Meet the press

Published October 15, 2023
The writer researches newsroom culture in Pakistan
The writer researches newsroom culture in Pakistan

I KNOW what happened with the ‘forced’ interviews that recently ran on TV. I know the circumstances that led to them, what happened in the studio, who was/wasn’t there and how they were aired. Trust me. Except … you won’t. Only my family will believe me and maybe whatever friends I have left, since many have crossed to the other side. They say the same about me. This is the price we pay for living in a polarised society.

I’m sure the polarity has impacted you — perhaps your family and friends’ circle no longer see eye to eye post-2013 election or the dharna(s) or the 2018 election or the vote of no-confidence. There’s been a shift somewhere in the last 10 years and the gulf between us and our loved ones has widened. It’s hard to talk to the other side without it going nuclear within minutes. We are too attached to ‘our own’ truths, a singular version of the truth somehow got buried with the rise of Big Tech and social media.

Trust in institutions has eroded, too. This includes the media — a phrase which now encompasses TikTok influencers, TV anchors, vloggers etc. I think it’s time to make a clear distinction between the press and the media. The job of the press is to hold the powerful to account, not do their dirty bidding as we’ve seen these past few decades.

Social media users believe the strong-arm tactics currently on display in the form of ‘forced’ televised interviews have destroyed press credibility. This suggests journalism was thriving under previous governments. The ‘media’s’ muted response to Reporters Sans Frontiers naming Imran Khan a press freedom predator in 2021 does not change how his government muzzled the press. The PTI’s troll army vilified anyone who they labelled “anti-army, anti-state and anti-Khan” according to RSF. We know who has profited from the ghaddari labelling factory.

Trust in institutions has eroded. This includes the media.
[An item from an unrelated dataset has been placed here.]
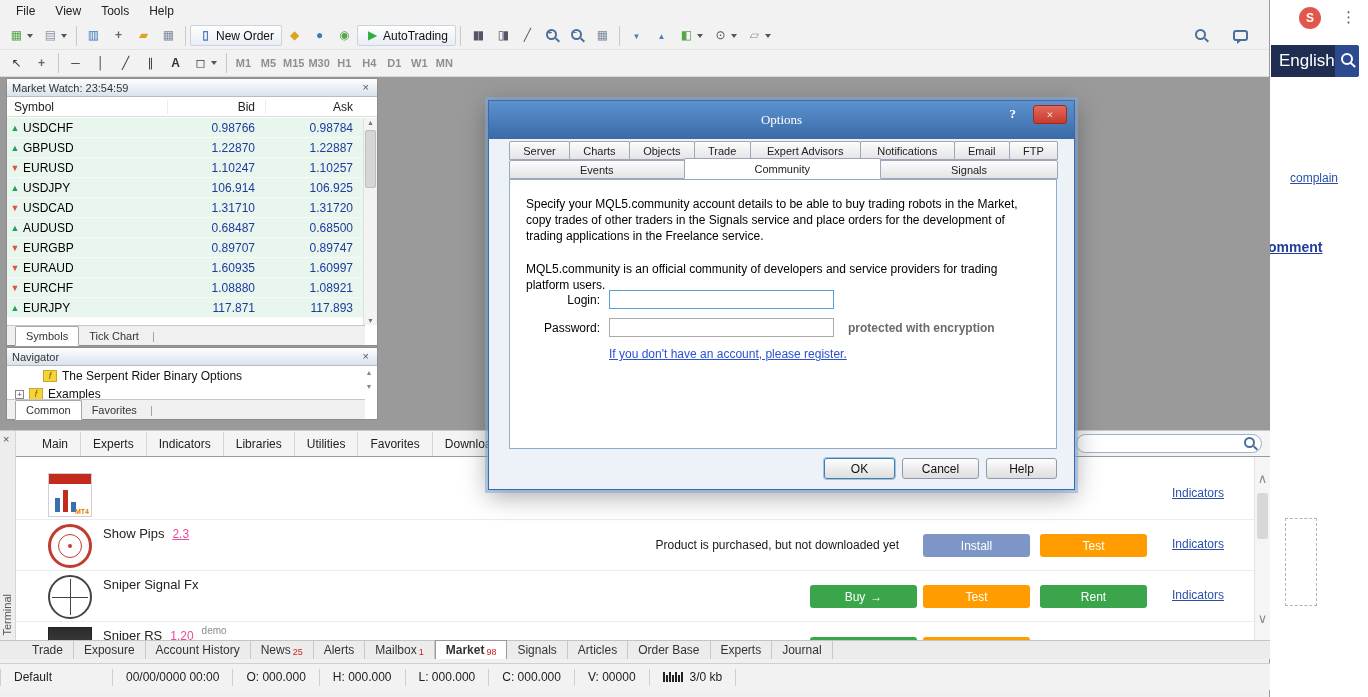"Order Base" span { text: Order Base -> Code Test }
Something has to give. Journalists may have crossed ethical lines in a bid to get higher ratings but now they seem to be crossing to a whole other side to curry favours with the powerful. Maybe they feel there’s no choice since the news industry isn’t doing well financially.

Just like I advocate for a rethink on political systems, I’d like to advocate the same for the press. I revisited Paul Weaver’s News and the Culture of Lying: How Journalism Really Works, nearly 20 years after it was published to see if there were any lessons that could be applied today. His premise is that the news industry distorts the true nature of news events and twists audiences’ view of reality. The media creates an “artificial sense of permanent emergency”. The press reports “the competing propaganda of the conflicting interests but largely neglects the substance of the issue in conflict”.

He called for the press to realign itself with its audience, not advertisers and to report on matters of public interest, not crisis-oriented ones.

How did the media veer from its style of reporting on government matters?

Joseph Pulitzer is often credited as creating a template of the modern newspaper after he bought New York World in 1883. Prior to that, stories about government action read like “minutes of a board meeting”, wrote the Harvard Business Review. Pulitzer changed it by “turning news articles into stories with a plot, actors in conflict, and colourful details”. He added drama with “blaring headlines, big pictures and eye-catching graphics”. Journalism thus became “emotional rather than rational, immediate rather than considered, and sensational rather than informative”. But it also made his paper successful and others followed suit.

“The press became a stage on which the actions of government were a series of dramas,” wrote the Harvard Business Review. The demand has risen with digital media and then social media which publishes/ disseminates the news but not the truth. Or the truth as it sees it.

We know the press has the power to change perceptions but things get murky when drama-driven perceptions are presented as reality. I believe more people see through it now and it explains why they don’t trust the news industry, or the government or other institutions. Since 2010, trust in the Pakistani media’s integrity and honesty has decreased by 15 per cent reported Gallup Pakistan in July 2022.

Weaver said the press’ failure is that “it has become a victim of the man-bites-dog syndrome”. His remedy was for journalists to cover “less politics, more substance; less on personalities, more on institutions”. So much has changed in the way we disseminate and consume news since he wrote this book but his advice is relevant today. A reorientation to practising the values of journalism will help bring audiences back to the press, which needs to show it is more than capable to report on the real world.

The writer researches newsroom culture in Pakistan.